The primary goal of any laboratory is to generate technically valid results. Many factors come into the equation in order to successfully do this, but there is no better way than to follow the requirements contained in the International Standard ISO/IEC 17025—general requirements for the competence of testing and calibration laboratories.
This standard encompasses all of the requirements that testing labs have to meet if they wish to demonstrate that they operate a management system, are technically competent and are able to generate technically valid results. Additionally, if testing labs comply with the requirements of this standard, they will operate a quality management system for their testing and calibration activities that also meet the principles of ISO 9001 (quality management systems), which is more widely referenced and well known within the industry.
The International Standard
ISO/IEC 17025 is applicable for all organizations performing tests and calibrations. These include first-, second- and third-party labs, as well as labs where testing and calibration forms part of the inspection and product certification. When a lab does not undertake one or more of the activities covered in this standard, the requirements of those clauses do not apply. Although the standard is written for both testing and calibration labs, it is easily understood which clauses apply to which type of lab and what sections may not be applicable to one type or the other.
The standard is broken into two main sections: management requirements and technical requirements.
Management requirements revolve around the management system of a lab. This means the lab must have a management system appropriate to the scope of activities, including documenting all of its policies, systems, programs, procedures and instructions in order to assure the quality of test results. The system needs to be communicated to, understood by, available to and implemented by all appropriate employees. The most comprehensive way this can be accomplished is by having a well-maintained quality manual available to all involved parties.

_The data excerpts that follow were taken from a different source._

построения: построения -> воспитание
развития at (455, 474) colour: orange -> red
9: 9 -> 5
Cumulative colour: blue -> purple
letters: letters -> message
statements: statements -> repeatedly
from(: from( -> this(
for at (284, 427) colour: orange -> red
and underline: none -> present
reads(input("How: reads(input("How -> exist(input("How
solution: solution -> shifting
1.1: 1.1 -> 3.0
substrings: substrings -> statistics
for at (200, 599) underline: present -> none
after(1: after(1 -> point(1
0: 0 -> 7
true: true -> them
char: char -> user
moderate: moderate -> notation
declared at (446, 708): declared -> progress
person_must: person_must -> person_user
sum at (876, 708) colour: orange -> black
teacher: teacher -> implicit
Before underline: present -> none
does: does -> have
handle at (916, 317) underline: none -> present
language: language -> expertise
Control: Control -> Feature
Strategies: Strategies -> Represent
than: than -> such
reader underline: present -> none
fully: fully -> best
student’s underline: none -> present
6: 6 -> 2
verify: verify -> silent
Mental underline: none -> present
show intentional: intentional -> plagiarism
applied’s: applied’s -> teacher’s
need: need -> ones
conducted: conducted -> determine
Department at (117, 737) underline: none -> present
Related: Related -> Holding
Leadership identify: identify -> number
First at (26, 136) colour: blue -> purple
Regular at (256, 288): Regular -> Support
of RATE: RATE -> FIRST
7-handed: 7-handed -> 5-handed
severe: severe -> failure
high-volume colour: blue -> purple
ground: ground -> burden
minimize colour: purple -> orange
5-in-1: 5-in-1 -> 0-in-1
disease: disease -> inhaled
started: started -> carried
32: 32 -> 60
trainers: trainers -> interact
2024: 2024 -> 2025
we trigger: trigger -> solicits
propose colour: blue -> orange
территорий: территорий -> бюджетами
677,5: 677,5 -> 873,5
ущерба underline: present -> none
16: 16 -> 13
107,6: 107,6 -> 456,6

There are several clauses with instruction on how the lab should maintain an acceptable management system. The most important clauses are: document control; review of requests; tenders and contracts; control of nonconforming testing; corrective actions; and internal audits.
Document control encompasses all procedures, software, standards, methods, instructions and any other item that can be considered part of the management system of the lab. All documents must be reviewed, approved and maintained to ensure that only the most recent and applicable documents are being utilized, and this can be accomplished by keeping a master list of all documents. All changes to documents also must be recorded and kept for the life of the document.
Review of requests gives guidance to contracts between the customer and the lab. The contracts must be acceptable to both parties and can be written or oral. Most importantly, the lab must only accept contracts that the lab is capable of and fully understands the testing requirements. The appropriate method must be used and any deviations must be recorded and communicated to the customer. If any aspect of the results do not conform to the contract, work may be halted, the significance of the nonconformity must be reviewed and the work may be recalled.
Other important functions of the management system involve internal auditing to make sure employees have received adequate training. Internal audits may lead to corrective actions, which only further improve the quality of tests performed.
The technical requirements cover the technical competency of the staff, the validity and appropriateness of the methods, traceability of measurements and calibrations to national standards, appropriate application of measurement uncertainty, suitability, calibration and maintenance of test equipment, the testing environment, sampling, handling and transportation of test items, and quality assurance of test, inspection or calibration data.
Test methods are the core of any lab administering correct testing. Instruction must exist on the use of all equipment, the handling and preparation of items for testing, as well as the actual test procedure itself. They must be accurate, current and available for involved personnel. Once a lab has created all methods of which they are capable, the next step is to correctly select the method to be used. The customer must be notified and it must be clearly identified in the results.
All equipment used during testing shall be capable of achieving the required accuracy and comply with all specifications required. The equipment should have records, be identified uniquely and be safeguarded from adjustments. Likewise, all items to be tested must also be uniquely identified and protected during testing and storage.
After testing is complete, the data must be validated and presented to the customer in an accurate, clear and objective way. All calculations and data transfers must be checked and validated before the report is given and all data must be protected from editing. Deviations or any other noncompliance that occurred during testing must also be included. The customer should be made aware of the entire testing process.
It can take years for a testing lab to operate in accordance with ISO/IEC 17025, but the effort made and dedication to the standard helps ensure the work being produced is accurate. It is the first and most important step in gaining customers’ trust and business.